Tim Waterstone yesterday promised a root and branch shake up of the "deadening culture" at WH Smith if his takeover proposals for the record shops to stationery group are reconsidered. Speaking for the first time since his audacious highly leveraged takeover plan was rejected out of hand by the company, he outlined his vision for transforming WH Smith's underperforming high street shops.

Countering the company's claim that his bid proposals would simply saddle the group with unwanted debt, he promised to sell the Our Price record shops to WH Smith's partner, Virgin, and to dispose of its American operations. That would reduce the pounds 1bn of debt that SBC Warburg, Waterstone's adviser, has proposed raising to fund the deal.

Making those disposals was not critical to the success of the takeover arithmetic, Mr Waterstone said. But he admitted that, for his proposals to make sense, he would have to generate like for like sales growth from the core retail chain of 4 to 5 per cent a year, compared to the current flat performance.

"It is a complete tragedy to watch this foremost retail brand go backwards at a rate of knots," Mr Waterstone said, as he promised to transform WH Smith's drab, underperforming high street shops by focusing on "books, news and beautiful stationery".

He said videos and music would be ditched as WH Smith focused on its three main product lines. Ranges would widen, the quality of staff would be improved and buying would get better. "Smiths used to do it well. We would concentrate on its old values," he added. "You completely change the culture, you Waterstone it."

Transforming the chain would require beefing up the book section, enlarging the news offering to become the "authoritative newsagent again" and taking the stationery range upmarket. Smith, with more than 500 shops, has been losing market share to supermarkets, which sell many similar lines.

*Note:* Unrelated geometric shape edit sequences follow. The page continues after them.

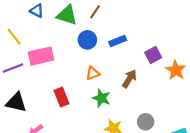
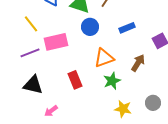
blue circle: (87, 40) -> (90, 27), moved
orange triangle: (93, 73) -> (104, 58), size x1.5
green star: (101, 98) -> (112, 81), turned 30

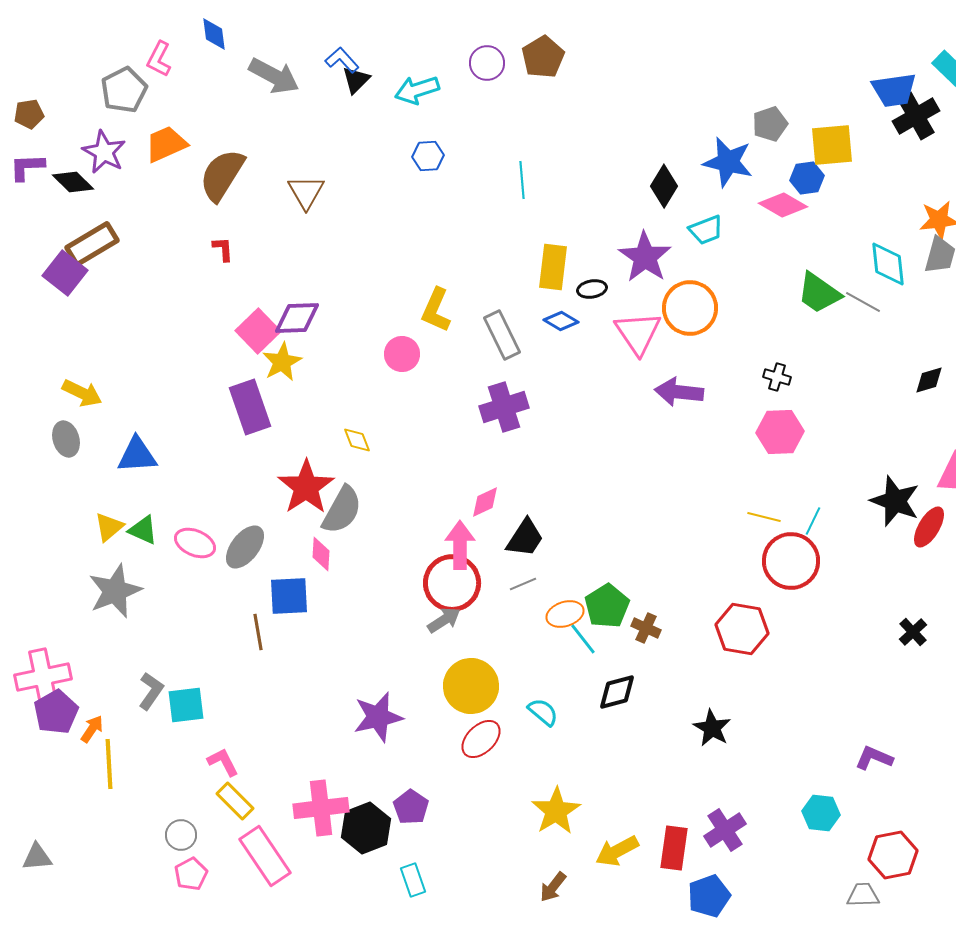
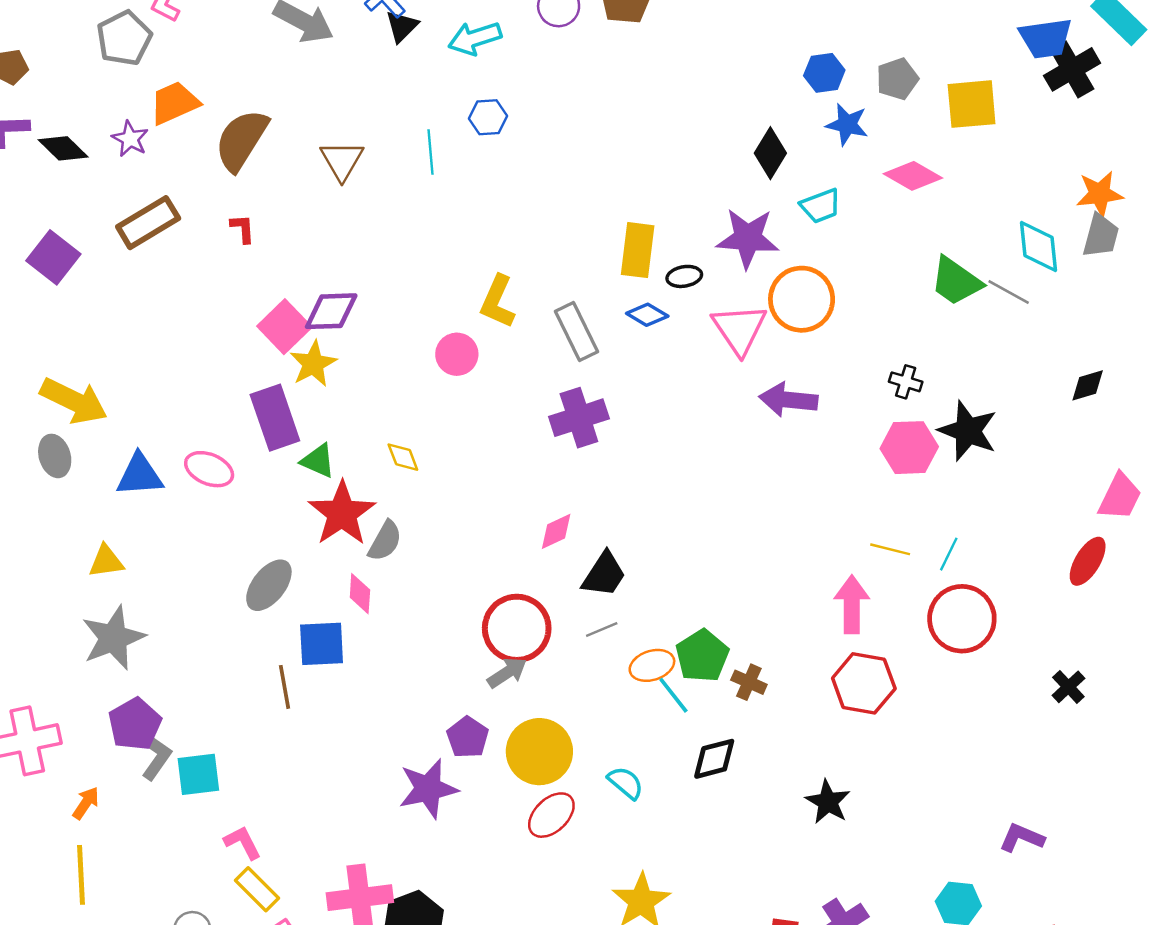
purple star: (104, 152) -> (130, 139), moved, size x0.7
blue star: (728, 162) -> (847, 124), size x0.7
blue hexagon: (807, 178) -> (824, 73), moved
cyan line: (522, 180) -> (431, 152), moved
brown rectangle: (92, 244) -> (148, 223), moved
purple star: (645, 257) -> (748, 238), turned -30
yellow arrow: (82, 393) -> (74, 401), size x1.4
black star: (895, 501) -> (968, 431), moved
gray semicircle: (342, 510) -> (385, 541), size x0.7
yellow triangle: (109, 527) -> (106, 561), turned 32
green triangle: (143, 530) -> (318, 461), moved
pink ellipse: (195, 543) -> (209, 469), moved
pink arrow: (460, 545) -> (852, 604), moved
red circle: (791, 561) -> (962, 619), moved
purple pentagon: (56, 712) -> (135, 724), moved
yellow line: (109, 764) -> (81, 875), moved
purple pentagon: (411, 807) -> (468, 737), moved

Mr Waterstone's proposals, which envisaged a 200p a share cash payment to WH Smith shareholders, together with a share in a heavily borrowed acquisition vehicle, were still being treated with scepticism in the City yesterday. Analysts and WH Smith's large shareholders said they were waiting for concrete proposals to be tabled.

Despite Mr Waterstone's claim yesterday that WH Smith chairman Jeremy Hardie had been interested in his proposals as late as Tuesday afternoon, it was not felt that the company had acted hastily in dismissing the plan without putting it to shareholders.

One leading shareholder, who wanted to remain anonymous, said: "There is often a lot of sound and not much light in these situations. If there is something credible we would like to explore it, but we have a slight feeling that this is the 1980s all over again."

He added that, while new chief executive Richard Handover had a lot to prove, he should retain shareholders' support.

John Richards, an analyst at NatWest Markets, was equally sceptical: "We don't regard it as a serious offer and taking on that level of debt is potentially problematical for a company with strategic issues to resolve."

He questioned whether Mr Waterstone had the experience or ability to run a public company of WH Smith's size.

The Waterstone team also hit back at the assumptions made by WH Smith in its rejection on Wednesday. It denied putting a valuation of pounds 35m on Mr Waterstone's latest retail venture, the Daisy and Tom children's store on London's King's Road.

That figure, it said, was inferred by WH Smith from its proposal and, if true, implied a valuation of pounds 1.6bn for the group, a substantial premium to its current market value. It also questioned WH Smith's calculation of advisers' fees of pounds 34m.